A Florida teenager who fell into a coma last year after having surgery for breast implants is now home with her family, but can hardly speak and can't move on her own, the Miami Herald reported Sunday.

Linda Pérez was 18-years-old when she went to have breast augmentation surgery in August 2013. An hour after the surgery Pérez suffered brain damage and was in a coma for several weeks. Pérez's family was allowed to take her home in November, but doctors are unsure if she will make a full recovery.

"I'm sick that she can't be like she used to be," Mariela Diaz, Pérez's mother, told the Miami Herald.

Pérez, now 19, is extremely frail, thin and is under 24-hour nursing care, the Miami Herald reported. She has to be carried around and can only say a few words.

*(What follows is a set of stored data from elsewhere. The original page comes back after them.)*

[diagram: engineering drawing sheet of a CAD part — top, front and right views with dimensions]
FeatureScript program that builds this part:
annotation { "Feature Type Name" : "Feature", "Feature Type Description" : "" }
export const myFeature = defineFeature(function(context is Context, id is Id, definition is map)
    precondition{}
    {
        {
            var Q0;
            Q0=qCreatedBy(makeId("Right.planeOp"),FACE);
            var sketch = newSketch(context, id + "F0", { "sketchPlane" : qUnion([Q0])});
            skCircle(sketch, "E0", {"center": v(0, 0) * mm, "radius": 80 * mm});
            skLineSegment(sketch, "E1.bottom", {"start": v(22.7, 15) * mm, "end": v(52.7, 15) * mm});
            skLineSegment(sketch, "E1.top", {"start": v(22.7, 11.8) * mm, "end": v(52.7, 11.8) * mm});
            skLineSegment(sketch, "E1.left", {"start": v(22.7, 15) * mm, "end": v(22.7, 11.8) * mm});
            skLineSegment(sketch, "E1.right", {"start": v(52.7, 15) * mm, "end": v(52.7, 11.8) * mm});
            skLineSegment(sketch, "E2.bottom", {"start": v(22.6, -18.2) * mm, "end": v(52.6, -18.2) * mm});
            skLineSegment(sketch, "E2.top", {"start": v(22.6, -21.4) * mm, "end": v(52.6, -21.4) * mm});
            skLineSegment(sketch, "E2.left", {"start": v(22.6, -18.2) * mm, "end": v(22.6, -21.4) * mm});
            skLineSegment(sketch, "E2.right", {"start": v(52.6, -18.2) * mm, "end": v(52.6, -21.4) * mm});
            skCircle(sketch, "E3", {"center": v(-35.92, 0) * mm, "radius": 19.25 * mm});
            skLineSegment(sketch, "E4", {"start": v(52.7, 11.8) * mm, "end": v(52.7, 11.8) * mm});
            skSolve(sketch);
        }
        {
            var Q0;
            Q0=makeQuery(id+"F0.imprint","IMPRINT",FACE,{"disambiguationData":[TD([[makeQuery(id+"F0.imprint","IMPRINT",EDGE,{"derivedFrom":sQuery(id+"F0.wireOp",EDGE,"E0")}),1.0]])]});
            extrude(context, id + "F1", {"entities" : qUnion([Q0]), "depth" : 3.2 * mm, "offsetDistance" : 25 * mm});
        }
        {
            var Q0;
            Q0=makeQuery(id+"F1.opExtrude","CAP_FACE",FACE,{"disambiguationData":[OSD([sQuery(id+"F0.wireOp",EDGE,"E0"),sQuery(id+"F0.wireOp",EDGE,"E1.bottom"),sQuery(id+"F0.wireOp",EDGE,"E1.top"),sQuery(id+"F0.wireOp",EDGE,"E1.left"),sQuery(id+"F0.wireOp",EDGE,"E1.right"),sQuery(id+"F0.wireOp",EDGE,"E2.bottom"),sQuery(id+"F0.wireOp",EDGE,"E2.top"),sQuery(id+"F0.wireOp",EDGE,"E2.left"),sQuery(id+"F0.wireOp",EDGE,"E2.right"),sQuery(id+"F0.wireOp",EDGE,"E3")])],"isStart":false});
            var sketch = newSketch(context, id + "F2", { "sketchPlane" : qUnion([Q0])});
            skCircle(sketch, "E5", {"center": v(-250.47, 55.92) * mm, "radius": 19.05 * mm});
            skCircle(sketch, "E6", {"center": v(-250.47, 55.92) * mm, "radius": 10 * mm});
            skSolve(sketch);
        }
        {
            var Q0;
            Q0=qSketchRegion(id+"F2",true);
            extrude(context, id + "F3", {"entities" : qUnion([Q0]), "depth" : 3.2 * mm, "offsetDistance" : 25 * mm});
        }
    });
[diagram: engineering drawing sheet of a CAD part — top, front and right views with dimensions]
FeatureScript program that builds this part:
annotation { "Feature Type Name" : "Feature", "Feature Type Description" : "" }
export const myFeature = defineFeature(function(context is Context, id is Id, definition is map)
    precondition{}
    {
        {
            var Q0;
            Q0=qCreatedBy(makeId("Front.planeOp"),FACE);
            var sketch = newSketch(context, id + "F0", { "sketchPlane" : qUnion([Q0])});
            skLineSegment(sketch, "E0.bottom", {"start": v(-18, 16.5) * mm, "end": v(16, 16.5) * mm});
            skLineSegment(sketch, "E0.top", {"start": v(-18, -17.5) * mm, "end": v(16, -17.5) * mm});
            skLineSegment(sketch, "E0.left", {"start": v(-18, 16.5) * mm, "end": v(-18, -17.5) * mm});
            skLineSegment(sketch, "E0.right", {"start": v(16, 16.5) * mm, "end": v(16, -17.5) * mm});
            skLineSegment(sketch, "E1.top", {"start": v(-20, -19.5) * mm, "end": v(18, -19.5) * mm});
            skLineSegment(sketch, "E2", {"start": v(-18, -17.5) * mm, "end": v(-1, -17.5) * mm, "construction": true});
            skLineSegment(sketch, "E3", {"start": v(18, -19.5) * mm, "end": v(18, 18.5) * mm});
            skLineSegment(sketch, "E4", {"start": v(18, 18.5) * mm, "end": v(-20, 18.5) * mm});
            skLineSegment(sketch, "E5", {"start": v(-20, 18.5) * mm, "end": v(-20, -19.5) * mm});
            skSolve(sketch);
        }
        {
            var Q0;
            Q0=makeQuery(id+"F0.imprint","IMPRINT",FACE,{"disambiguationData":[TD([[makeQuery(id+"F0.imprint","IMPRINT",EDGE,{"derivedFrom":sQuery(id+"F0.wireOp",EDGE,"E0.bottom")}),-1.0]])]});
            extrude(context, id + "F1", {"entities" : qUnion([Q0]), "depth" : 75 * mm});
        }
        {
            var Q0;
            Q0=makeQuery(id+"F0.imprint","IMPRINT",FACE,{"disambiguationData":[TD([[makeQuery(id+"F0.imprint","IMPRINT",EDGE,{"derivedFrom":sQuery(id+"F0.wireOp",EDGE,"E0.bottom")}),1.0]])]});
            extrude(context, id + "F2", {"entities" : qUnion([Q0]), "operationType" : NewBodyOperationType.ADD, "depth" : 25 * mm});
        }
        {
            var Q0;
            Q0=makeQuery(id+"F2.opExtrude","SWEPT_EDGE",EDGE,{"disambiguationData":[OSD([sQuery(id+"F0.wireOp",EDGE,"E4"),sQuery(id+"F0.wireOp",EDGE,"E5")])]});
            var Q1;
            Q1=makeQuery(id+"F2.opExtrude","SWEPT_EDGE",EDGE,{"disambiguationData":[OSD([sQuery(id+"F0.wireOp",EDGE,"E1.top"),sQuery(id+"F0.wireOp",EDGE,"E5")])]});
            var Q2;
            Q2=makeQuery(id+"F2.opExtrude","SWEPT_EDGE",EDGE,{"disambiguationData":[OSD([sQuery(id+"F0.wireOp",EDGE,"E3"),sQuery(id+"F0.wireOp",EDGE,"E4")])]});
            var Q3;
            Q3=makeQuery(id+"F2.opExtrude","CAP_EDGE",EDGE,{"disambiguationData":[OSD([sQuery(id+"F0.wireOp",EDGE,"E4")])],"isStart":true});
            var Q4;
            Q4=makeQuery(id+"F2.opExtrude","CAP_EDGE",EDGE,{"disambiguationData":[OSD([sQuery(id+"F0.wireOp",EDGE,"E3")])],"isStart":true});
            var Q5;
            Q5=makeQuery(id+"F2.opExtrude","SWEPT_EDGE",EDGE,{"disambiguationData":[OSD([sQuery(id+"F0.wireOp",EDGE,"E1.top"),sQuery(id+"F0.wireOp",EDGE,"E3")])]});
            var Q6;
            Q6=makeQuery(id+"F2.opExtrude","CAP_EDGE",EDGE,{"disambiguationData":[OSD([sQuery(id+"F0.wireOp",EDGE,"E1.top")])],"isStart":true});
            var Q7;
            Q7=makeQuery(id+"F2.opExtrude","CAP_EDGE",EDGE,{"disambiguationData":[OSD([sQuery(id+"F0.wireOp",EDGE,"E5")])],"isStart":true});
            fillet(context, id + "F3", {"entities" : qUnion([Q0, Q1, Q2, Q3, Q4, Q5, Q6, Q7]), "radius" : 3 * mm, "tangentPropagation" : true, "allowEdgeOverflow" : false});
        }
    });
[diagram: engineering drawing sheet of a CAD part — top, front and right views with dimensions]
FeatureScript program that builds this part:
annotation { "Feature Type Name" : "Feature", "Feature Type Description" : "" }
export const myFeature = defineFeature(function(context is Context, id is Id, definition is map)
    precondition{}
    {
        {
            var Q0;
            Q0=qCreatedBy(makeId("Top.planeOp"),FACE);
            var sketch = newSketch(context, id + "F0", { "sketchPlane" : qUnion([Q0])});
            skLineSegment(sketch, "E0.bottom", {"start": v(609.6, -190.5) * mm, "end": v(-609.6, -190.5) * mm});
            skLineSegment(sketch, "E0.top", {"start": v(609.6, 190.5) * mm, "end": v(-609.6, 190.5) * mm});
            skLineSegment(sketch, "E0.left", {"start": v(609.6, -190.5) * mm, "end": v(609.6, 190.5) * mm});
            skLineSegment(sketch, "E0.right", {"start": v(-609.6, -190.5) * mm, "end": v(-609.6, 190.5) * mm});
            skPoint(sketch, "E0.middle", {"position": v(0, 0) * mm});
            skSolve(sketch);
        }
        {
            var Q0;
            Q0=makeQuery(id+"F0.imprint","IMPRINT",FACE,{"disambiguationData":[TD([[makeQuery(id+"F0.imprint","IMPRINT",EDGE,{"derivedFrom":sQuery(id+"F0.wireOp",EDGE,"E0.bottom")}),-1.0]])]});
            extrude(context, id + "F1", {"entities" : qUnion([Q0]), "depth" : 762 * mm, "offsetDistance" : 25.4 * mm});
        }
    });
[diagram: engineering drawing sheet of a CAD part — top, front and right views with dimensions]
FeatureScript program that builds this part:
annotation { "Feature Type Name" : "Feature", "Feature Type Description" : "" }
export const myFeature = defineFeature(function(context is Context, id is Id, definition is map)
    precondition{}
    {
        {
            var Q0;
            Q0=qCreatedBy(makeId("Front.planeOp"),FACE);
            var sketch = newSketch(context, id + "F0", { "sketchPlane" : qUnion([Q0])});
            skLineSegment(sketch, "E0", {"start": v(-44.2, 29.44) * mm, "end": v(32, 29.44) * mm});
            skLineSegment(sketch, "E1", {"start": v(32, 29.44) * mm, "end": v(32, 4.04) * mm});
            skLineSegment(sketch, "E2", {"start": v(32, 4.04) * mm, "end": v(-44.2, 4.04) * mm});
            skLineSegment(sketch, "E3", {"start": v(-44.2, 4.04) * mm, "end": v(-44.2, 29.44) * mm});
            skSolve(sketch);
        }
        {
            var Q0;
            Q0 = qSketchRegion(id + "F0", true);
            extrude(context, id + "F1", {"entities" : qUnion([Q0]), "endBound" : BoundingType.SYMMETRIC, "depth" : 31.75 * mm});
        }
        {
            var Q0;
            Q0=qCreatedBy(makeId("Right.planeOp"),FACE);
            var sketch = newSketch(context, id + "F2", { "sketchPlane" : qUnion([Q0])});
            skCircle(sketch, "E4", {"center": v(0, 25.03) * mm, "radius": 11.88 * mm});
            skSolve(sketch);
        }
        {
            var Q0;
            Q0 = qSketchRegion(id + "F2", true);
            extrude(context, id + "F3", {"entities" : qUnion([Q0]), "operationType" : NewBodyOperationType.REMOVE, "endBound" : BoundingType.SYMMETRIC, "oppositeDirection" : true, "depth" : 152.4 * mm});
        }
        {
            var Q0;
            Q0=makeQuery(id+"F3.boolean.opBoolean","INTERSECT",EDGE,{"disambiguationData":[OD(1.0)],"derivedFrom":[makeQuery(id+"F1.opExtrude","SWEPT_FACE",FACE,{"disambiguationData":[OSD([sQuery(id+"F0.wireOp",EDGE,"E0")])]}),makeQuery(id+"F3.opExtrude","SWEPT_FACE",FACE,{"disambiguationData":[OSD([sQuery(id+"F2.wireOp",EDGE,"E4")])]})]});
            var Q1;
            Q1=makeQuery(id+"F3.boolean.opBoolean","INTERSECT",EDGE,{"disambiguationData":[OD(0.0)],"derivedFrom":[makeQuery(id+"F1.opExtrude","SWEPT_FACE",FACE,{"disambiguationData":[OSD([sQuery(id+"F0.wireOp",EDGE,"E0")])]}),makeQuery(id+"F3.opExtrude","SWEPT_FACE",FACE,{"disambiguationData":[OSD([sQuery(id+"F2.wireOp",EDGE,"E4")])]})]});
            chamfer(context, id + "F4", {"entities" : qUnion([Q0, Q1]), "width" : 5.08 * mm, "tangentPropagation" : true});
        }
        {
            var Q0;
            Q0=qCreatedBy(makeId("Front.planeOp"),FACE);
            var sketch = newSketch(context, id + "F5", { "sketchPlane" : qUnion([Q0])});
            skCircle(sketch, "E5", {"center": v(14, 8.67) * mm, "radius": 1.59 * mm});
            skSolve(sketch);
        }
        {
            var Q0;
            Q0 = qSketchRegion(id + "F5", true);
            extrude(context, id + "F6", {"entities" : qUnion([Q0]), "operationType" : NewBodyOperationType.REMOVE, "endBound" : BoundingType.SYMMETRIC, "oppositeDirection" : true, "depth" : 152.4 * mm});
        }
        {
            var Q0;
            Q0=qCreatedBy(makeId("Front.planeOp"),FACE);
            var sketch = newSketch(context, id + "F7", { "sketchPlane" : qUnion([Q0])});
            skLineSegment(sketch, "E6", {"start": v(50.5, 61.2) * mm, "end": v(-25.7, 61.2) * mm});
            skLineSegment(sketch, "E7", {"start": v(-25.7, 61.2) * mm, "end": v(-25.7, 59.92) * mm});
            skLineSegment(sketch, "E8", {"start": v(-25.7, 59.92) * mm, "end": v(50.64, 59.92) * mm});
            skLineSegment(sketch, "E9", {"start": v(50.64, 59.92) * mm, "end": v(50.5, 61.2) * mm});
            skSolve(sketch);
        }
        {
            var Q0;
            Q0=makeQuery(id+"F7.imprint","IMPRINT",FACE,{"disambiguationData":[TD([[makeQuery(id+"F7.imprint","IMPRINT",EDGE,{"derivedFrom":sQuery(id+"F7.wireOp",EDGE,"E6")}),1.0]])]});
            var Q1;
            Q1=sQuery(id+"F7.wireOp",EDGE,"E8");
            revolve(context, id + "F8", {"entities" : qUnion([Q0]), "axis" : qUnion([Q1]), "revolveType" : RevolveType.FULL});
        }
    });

"She goes into depression and crying," Diaz told the Miami Herald. "She sees that she cannot walk, and when she realizes what happened to her she cries."

The girl's family said they are going to file a lawsuit against Coral Gables Cosmetic Center for medical malpractice.

Jacob Freiman, Pérez's doctor, said during the procedure the anesthetist told him the teenager's heart rate was "very low" and he had to giver her atropine along with chest compressions to keep her alive, the Miami Herald reported.

Within an hour of the operation Pérez was taken to the emergency room at Mercy Hospital. Pérez ended up in a coma after suffering multiple complications. Doctors at one point urged the girl's family to take her off life support. But Pérez came out of her coma in October.

Freiman says that Pérez withheld critical medical information from him that would have helped determined how he performed the surgery.

Pérez, who has a 4-year-old son, had a similar reaction to anesthesia when she gave birth. Frieman said Pérez only told him she had suffered seizures eight years ago but currently had no problems or issues with anesthesia, the Miami Herald reported.

The anesthetist, Mario Alberto Diaz, was the defendant in another malpractice lawsuit involving the death of a patient after a buttock augmentation 35 years ago, the Miami Herald reported.

Pérez's mother said her daughter is making improvements. She can now eat without a feeding tube, and can move her feet.

 "I still have hope because she is alive and she's home," the mother told the Miami Herald.